My husband and I also visited my grandparents this week, it is always such a blessing to speak with them and eat some of my grandma’s delicious homemade food.  She also passed along a few family recipes.  One family recipe was for cheese souffle, which is from my Grandma Alice, who was my Farmer Grandfather’s wife.  I also brought along some treats for them including homemade butter, fresh eggs and some leftover slices of the chocolate caramel tart.  For those of you that have never made butter, it is very simple and the taste is super creamy.  One really neat thing about making your own butter is you can add additional flavors, like garlic or herbs, which would taste delicious on homemade bread.  Here are a few general instructions on making butter…

Make sure that you are using heavy cream, whipping cream will not work and you will just end up with very whipped, whipped cream.  I typically set the cartons of heavy cream on the counter to help warm them up a tad.  This makes the process faster.  There are several options for the actual act of “churning” the butter.  You can choose to do it in a mason jar, but this involves lots of shaking and upper body strength.  The few times I have done it this way, I put on the song by Outkast “Hey Ya,” for inspiration, and shake the mason jar in up and down motions while the song plays several times.  Although this is very entertaining to watch, it is pretty tiring by the end of all that shaking!

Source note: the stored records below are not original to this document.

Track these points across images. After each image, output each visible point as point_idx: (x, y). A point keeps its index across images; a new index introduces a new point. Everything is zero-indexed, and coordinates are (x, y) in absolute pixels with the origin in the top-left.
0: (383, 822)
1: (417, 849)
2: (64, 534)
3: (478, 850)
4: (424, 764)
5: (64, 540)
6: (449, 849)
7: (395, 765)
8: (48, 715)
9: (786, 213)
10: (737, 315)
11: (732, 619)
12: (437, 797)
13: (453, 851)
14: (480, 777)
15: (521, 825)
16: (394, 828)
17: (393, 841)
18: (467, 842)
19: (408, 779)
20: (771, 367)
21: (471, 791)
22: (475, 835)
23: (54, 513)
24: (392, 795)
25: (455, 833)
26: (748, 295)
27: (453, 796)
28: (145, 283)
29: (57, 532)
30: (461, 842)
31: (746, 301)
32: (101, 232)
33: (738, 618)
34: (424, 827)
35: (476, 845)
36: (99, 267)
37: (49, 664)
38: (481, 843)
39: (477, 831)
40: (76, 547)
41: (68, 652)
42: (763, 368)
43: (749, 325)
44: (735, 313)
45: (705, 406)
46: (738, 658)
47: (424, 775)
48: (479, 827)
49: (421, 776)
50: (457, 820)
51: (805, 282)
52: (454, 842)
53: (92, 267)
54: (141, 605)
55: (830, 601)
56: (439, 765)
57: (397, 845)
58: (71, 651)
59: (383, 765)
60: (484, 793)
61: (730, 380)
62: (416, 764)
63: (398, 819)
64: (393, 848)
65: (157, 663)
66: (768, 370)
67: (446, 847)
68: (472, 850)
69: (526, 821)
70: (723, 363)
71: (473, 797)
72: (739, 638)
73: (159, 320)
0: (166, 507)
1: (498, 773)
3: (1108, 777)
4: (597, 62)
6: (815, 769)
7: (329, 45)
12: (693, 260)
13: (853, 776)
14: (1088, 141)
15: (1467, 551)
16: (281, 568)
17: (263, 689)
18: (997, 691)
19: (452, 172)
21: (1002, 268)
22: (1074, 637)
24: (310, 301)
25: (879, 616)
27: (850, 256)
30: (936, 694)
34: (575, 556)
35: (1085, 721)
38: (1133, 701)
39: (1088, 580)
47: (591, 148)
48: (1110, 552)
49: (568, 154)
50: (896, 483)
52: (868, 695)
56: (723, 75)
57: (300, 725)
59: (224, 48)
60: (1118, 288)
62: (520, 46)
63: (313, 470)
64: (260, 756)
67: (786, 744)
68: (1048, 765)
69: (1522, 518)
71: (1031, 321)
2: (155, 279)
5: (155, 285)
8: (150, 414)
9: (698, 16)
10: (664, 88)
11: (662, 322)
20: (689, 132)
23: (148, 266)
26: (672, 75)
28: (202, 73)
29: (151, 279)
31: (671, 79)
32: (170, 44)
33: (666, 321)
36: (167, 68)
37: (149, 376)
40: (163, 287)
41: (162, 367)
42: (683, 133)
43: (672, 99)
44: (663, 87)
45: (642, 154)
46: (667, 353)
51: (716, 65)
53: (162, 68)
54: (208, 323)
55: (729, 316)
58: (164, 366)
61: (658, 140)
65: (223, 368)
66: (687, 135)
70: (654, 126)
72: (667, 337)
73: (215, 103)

I now make it in a food processor which is faster and easier.  After the cream has set out for 15-20 minutes, I pour it in the food processor, replace the top and push the button.  Hard work, I know.  After around 10-15 minutes, you will notice the consistency has begun to change.  Take a look here,


The point of all this churning is to separate the actual butter (or what will be butter) from the whey in the cream.  The longer you churn, the thicker your butter becomes.  I tend to churn for a few minutes and then scrape down the sides and poke at the clump with a spatula.   This helps squish out the whey as well.  I then do several cycles of the churning and scraping until the butter is formed and thick.

3/2/2013 8:57:32 PM

Homestead Redhead, home made butter is truly the best, isn't it. I can still remember when I was in high school and we skimmed the cream right off the top of the milk from our milk cows and made it in a gallon jar. We tried the traditional wooden butter churn but found that just shaking it in the jar worked the quickest. It was a little more physical but in high school boys just have more brawn than anything else so it wasn't an issue. Have a great homestead butter making day.